▶ [Data records]:
::::::

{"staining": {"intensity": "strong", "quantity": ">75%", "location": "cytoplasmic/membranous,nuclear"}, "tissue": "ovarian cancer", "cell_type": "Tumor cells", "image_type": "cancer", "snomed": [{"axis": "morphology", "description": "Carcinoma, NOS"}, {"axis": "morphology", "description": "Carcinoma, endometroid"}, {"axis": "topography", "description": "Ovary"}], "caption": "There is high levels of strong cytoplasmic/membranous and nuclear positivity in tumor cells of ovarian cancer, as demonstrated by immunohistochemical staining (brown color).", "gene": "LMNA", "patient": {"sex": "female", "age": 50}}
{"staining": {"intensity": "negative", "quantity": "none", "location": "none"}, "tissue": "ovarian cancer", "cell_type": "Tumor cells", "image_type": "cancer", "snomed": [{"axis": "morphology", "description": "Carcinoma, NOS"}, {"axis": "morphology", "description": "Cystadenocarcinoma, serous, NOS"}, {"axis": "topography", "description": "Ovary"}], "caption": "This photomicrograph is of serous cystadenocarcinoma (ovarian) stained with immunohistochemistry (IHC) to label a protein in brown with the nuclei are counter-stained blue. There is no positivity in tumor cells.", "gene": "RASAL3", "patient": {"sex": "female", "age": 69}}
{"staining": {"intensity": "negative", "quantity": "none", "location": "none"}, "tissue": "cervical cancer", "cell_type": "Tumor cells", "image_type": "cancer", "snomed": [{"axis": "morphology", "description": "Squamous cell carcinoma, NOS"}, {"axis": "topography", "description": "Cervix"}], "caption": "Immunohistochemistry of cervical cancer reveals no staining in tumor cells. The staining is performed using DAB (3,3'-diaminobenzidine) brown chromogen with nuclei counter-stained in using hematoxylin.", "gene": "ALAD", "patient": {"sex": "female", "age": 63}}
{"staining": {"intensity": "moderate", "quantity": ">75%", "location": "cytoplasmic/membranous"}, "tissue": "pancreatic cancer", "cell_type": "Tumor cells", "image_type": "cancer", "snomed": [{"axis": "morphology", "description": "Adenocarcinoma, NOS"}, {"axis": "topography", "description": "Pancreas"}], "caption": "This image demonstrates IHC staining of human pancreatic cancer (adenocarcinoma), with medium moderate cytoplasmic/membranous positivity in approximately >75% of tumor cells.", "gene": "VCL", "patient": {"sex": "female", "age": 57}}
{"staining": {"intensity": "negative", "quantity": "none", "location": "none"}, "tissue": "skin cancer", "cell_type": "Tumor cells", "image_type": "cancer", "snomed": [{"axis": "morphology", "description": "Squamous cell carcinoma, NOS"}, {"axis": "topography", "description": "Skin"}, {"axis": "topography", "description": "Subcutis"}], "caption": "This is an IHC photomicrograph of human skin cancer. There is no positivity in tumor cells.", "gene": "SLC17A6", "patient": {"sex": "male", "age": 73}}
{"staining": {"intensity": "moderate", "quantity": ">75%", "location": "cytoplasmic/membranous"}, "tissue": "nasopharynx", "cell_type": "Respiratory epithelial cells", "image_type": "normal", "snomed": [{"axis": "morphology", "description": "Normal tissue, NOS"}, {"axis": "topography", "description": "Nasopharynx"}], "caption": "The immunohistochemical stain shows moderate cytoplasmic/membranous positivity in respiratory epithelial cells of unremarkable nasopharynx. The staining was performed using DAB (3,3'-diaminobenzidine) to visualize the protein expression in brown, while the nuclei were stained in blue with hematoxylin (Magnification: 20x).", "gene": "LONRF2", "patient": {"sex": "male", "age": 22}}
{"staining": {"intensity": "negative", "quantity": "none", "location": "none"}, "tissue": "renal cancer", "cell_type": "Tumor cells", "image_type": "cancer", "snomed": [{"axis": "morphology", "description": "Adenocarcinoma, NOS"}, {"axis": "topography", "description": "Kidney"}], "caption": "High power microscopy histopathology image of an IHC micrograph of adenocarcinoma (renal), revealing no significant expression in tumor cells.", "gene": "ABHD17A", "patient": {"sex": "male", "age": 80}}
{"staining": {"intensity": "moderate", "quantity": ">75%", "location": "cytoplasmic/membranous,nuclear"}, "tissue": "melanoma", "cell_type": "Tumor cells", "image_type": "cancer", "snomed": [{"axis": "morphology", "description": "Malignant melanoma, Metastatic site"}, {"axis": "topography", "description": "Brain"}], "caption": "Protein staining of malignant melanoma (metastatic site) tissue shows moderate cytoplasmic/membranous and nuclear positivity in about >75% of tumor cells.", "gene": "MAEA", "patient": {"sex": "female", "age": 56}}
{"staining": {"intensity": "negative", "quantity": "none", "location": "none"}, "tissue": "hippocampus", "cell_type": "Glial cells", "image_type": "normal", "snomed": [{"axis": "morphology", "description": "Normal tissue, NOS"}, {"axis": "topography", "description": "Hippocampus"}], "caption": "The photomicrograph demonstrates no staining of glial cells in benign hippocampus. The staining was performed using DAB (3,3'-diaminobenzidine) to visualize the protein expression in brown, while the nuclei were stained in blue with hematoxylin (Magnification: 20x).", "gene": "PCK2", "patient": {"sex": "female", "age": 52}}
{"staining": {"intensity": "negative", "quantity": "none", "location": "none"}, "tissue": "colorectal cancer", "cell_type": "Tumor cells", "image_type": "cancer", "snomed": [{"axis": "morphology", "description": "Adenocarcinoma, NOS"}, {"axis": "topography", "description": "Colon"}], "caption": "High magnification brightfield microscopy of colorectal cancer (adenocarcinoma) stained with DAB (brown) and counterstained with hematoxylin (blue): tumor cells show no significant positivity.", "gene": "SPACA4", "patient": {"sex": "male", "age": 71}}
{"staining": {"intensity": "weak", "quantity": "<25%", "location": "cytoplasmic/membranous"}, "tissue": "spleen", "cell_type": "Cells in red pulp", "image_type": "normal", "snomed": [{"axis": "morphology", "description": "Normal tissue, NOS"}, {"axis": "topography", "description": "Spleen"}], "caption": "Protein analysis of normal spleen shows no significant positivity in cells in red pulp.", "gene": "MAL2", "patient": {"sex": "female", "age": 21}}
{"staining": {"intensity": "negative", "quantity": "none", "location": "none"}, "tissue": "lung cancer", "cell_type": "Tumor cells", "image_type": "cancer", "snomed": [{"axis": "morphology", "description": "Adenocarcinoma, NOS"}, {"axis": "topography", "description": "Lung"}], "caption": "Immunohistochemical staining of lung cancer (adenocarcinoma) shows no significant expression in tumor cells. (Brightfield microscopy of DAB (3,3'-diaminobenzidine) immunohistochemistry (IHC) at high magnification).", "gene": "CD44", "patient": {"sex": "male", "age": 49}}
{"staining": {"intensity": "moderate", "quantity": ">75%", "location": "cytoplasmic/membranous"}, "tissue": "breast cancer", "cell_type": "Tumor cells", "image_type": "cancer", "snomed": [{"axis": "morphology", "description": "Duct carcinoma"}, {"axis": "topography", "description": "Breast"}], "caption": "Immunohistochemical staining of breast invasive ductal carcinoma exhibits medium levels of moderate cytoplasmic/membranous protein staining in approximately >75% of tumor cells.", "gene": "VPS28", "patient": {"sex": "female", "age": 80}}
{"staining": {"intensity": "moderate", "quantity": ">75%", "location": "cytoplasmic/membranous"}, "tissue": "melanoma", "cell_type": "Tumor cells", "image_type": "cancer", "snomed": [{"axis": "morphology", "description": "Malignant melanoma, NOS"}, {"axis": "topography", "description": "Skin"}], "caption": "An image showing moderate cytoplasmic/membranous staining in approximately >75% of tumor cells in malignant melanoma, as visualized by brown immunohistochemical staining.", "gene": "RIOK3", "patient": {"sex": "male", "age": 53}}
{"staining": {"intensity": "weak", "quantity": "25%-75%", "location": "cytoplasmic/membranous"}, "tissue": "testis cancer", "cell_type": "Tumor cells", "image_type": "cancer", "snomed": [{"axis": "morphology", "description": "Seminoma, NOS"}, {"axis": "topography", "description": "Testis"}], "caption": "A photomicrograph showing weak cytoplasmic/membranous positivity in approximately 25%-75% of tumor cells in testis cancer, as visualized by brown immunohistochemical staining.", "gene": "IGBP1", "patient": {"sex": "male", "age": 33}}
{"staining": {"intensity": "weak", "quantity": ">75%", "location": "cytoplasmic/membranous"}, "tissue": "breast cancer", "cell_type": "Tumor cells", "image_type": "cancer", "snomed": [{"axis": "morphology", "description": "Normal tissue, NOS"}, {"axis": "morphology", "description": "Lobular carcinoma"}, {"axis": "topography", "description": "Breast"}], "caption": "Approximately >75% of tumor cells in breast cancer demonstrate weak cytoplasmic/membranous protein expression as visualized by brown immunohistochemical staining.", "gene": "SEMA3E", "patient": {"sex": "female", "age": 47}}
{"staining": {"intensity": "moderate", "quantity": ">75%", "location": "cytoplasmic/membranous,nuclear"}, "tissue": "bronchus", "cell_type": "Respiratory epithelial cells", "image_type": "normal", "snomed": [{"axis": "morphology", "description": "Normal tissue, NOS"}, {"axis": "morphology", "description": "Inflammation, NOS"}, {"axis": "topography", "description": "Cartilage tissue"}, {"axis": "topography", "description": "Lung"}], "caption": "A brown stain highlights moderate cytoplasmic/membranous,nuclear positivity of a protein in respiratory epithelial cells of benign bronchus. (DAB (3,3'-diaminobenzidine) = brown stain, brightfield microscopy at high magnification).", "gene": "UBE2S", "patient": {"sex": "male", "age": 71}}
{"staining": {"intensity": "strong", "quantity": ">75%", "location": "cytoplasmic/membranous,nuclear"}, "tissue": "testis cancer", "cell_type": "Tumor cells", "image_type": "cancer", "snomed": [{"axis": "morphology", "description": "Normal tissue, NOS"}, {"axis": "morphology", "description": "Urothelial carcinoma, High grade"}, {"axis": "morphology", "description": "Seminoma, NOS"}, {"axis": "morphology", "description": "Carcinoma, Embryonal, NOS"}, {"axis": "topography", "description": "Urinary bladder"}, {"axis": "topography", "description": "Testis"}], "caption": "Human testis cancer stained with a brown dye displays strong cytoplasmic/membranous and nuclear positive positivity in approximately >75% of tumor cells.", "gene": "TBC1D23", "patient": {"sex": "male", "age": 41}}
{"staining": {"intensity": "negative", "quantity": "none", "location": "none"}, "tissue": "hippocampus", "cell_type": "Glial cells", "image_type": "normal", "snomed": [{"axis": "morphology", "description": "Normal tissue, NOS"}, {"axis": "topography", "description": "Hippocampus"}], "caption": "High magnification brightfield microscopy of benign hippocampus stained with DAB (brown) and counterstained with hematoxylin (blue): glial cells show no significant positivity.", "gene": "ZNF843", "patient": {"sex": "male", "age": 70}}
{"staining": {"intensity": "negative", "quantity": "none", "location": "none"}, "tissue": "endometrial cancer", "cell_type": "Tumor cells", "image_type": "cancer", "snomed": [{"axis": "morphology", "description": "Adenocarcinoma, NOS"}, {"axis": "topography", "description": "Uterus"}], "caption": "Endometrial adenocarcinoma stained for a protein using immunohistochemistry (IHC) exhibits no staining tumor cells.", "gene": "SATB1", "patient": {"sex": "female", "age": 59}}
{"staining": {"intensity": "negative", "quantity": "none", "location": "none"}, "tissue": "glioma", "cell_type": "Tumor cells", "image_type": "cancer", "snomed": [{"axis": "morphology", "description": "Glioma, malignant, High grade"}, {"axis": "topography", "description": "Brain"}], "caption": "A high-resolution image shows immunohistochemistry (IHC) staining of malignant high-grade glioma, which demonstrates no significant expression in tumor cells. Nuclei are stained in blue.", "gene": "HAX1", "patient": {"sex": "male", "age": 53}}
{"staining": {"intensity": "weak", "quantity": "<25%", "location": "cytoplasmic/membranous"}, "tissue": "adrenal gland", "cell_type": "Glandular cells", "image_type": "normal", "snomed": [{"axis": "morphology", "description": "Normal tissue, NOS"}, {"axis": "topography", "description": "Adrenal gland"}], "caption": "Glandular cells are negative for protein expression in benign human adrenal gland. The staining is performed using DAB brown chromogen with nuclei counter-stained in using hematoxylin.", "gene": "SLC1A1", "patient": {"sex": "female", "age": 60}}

::::::

▶ [What you need to do]:
Return from the data every line that holds "Brain".

▶ [Exercise response]:
{"staining": {"intensity": "moderate", "quantity": ">75%", "location": "cytoplasmic/membranous,nuclear"}, "tissue": "melanoma", "cell_type": "Tumor cells", "image_type": "cancer", "snomed": [{"axis": "morphology", "description": "Malignant melanoma, Metastatic site"}, {"axis": "topography", "description": "Brain"}], "caption": "Protein staining of malignant melanoma (metastatic site) tissue shows moderate cytoplasmic/membranous and nuclear positivity in about >75% of tumor cells.", "gene": "MAEA", "patient": {"sex": "female", "age": 56}}
{"staining": {"intensity": "negative", "quantity": "none", "location": "none"}, "tissue": "glioma", "cell_type": "Tumor cells", "image_type": "cancer", "snomed": [{"axis": "morphology", "description": "Glioma, malignant, High grade"}, {"axis": "topography", "description": "Brain"}], "caption": "A high-resolution image shows immunohistochemistry (IHC) staining of malignant high-grade glioma, which demonstrates no significant expression in tumor cells. Nuclei are stained in blue.", "gene": "HAX1", "patient": {"sex": "male", "age": 53}}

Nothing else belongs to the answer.